Don’t think that this is a small thing, or not an important issue. It was this problem, this wanting worship to be more entertaining and exciting and interesting, which finally ruined the faith of Israel in the Old Testament. In chasing after the worldly way, they finally stopped worshipping God altogether and began to worship only themselves and false gods — though still claiming to be true Israelites. And the same thing can ruin the church in our own day. It is a much easier thing and a much more popular thing to devise a service which everybody finds entertaining and interesting. It is a much harder thing truly to worship God. That must be done his way, not ours, but still must be done with all our hearts and with joy in our hearts.

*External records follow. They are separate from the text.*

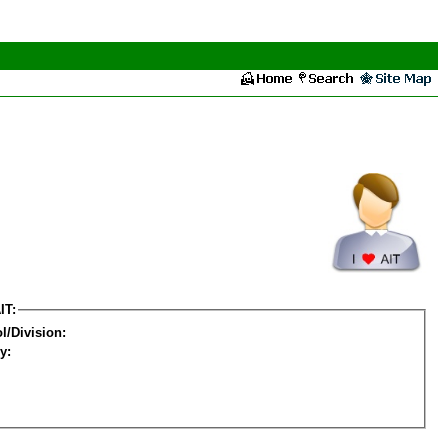
IT:
l/Division:
y: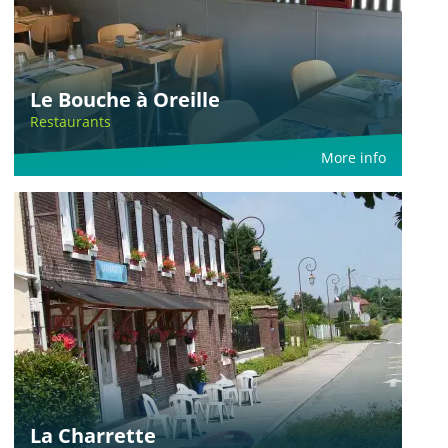
Le Bouche à Oreille
Restaurants
More info
La Charrette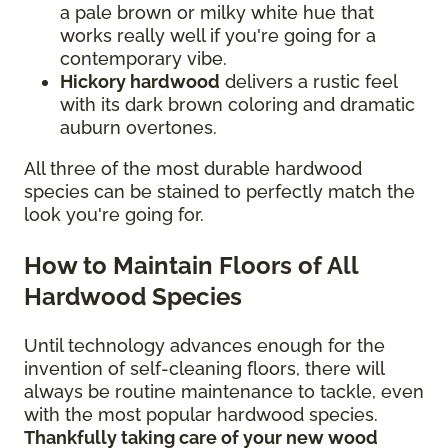
a pale brown or milky white hue that
works really well if you're going for a
contemporary vibe.
Hickory hardwood
delivers a rustic feel
with its dark brown coloring and dramatic
auburn overtones.
All three of the most durable hardwood
species can be stained to perfectly match the
look you're going for.
How to Maintain Floors of All
Hardwood Species
Until technology advances enough for the
invention of self-cleaning floors, there will
always be routine maintenance to tackle, even
with the most popular hardwood species.
Thankfully taking care of your new wood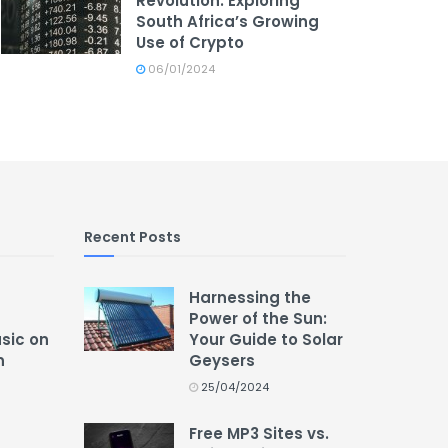
Revolution: Exploring
South Africa’s Growing
Use of Crypto
06/01/2024
Recent Posts
Harnessing the
Power of the Sun:
usic on
Your Guide to Solar
n
Geysers
25/04/2024
Free MP3 Sites vs.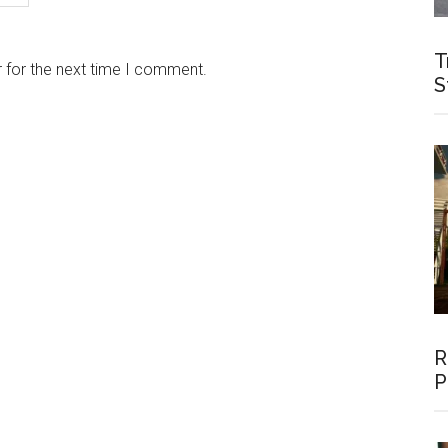
T
 for the next time I comment.
S
R
P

That takes preparation before we come to church that our hearts may be warm and right before God and wanting to worship him and it takes determination of will from the beginning of the service to its end to force our concentration to remain upon God only and to do every act — whether a prayer or a hymn or hearing the Word — before the Lord and for the Lord and as an offering to the Lord. And all the while, one must practice true joy in the Lord so that nothing is done as a mere duty, but all is happily a work of love and thanksgiving to God. It is work, hard work. But, those who have learned to worship God this way, will all tell you that it is the most satisfying and the most happy work they ever do. It is work so rewarding as not to be thought work at all.

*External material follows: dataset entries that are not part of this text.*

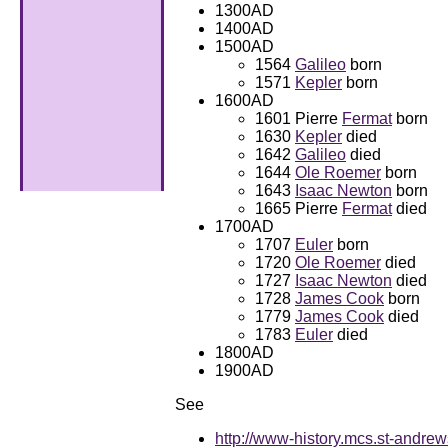
1300AD
1400AD
1500AD
1564
Galileo
born
1571
Kepler
born
1600AD
1601 Pierre
Fermat
born
1630
Kepler
died
1642
Galileo
died
1644
Ole Roemer
born
1643
Isaac Newton
born
1665 Pierre
Fermat
died
1700AD
1707
Euler
born
1720
Ole Roemer
died
1727
Isaac Newton
died
1728
James Cook
born
1779
James Cook
died
1783
Euler
died
1800AD
1900AD
See
http://www-history.mcs.st-andrew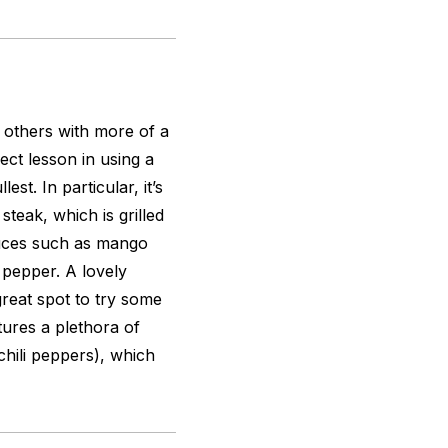
s others with more of a
ect lesson in using a
est. In particular, it’s
steak, which is grilled
auces such as mango
 pepper. A lovely
great spot to try some
tures a plethora of
 chili peppers), which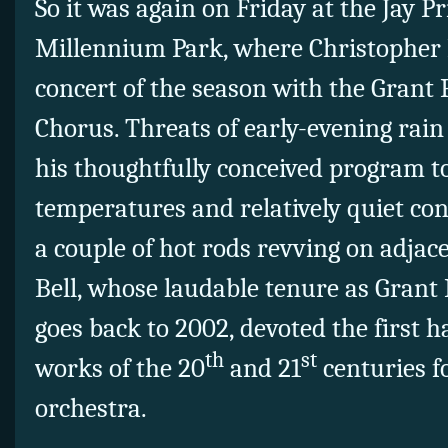
So it was again on Friday at the Jay Pr
Millennium Park, where Christopher B
concert of the season with the Grant
Chorus. Threats of early-evening rai
his thoughtfully conceived program to
temperatures and relatively quiet co
a couple of hot rods revving on adjac
Bell, whose laudable tenure as Grant
goes back to 2002, devoted the first 
th
st
works of the 20
and 21
centuries f
orchestra.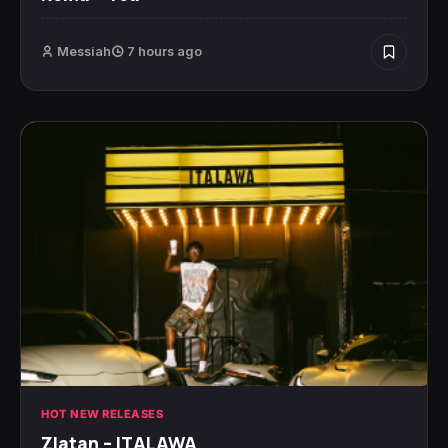
Messiah
7 hours ago
HOT NEW RELEASES
Zlatan – ITALAWA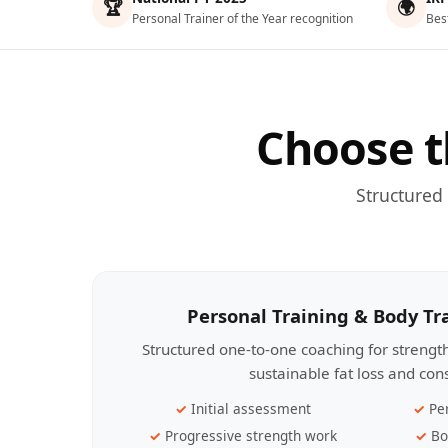
🏆
🌍
Personal Trainer of the Year recognition
Bes
Choose t
Structured
Personal Training & Body T
Structured one-to-one coaching for streng
sustainable fat loss and con
Initial assessment
Pe
Progressive strength work
Bo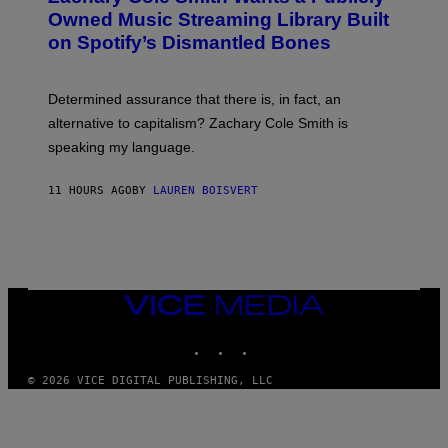
O
I
Owned Music Streaming Library Built
B
M
on Spotify’s Dismantled Bones
Y
A
R
G
O
E
B
S
Determined assurance that there is, in fact, an
E
R
alternative to capitalism? Zachary Cole Smith is
T
speaking my language.
O
P
A
11 HOURS AGO
BY
LAUREN BOISVERT
N
U
C
C
I
–
C
O
VICE
R
MEDIA
B
INSTAGRAM
TIKTOK
YOUTUBE
I
S
/
© 2026 VICE DIGITAL PUBLISHING, LLC
C
O
R
B
I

Perhaps not so many people will come to such true worship, as would come if we remade our service to be entertaining and interesting to them. Unbelievers will certainly find it less appealing, but, we will be worshipping God and that is all that matters. Otherwise, no matter what we say, we are only giving our Father in heaven a gift we really intend for ourselves.

But, some may say, I need a service that helps me! Yes, you do. But where does true help come from? He who loses his life…. He who honors me…. All these services for men have left men weaker and weaker; the old services for God made men and women strong in faith and love.

I’m reading these days a biography of Charles Simeon. Simeon had a very high view of worship. He taught that it is not worship if it is not given joyfully to the Lord from the heart. But, he also taught that worship, to be true and right, must conform to the standards and rules set in Holy Scripture. He lived in a day when most worship was simply going through motions. People paid no attention to what was being prayed, sung, or said. And Simeon would have none of that! If God is to be honored, the church must mean everything it says. But it must continue to say all that it should say to God according to the Scriptures. Simeon was a firm believer in a worship service or liturgy which had everything in it which Scripture commands and in a meaningful order and in which the congregation addressed everything directly to God. He used to say that ‘The finest sight short of heaven would be a whole congregation using the prayers of the Liturgy in the true spirit of them.’

Much of the rest of the church is going another way. Let it not be so here! Let no church surpass us in vitality and joy; but let our joy flow through those acts which God has ordered to be part of his worship and through the channel of a worship which is from him and to him and for him from beginning to end.

Church ain’t shucks to the circus. But, then, we come to church not to watch a circus, but to revere and thank and honor and praise and love and serve the Lord God.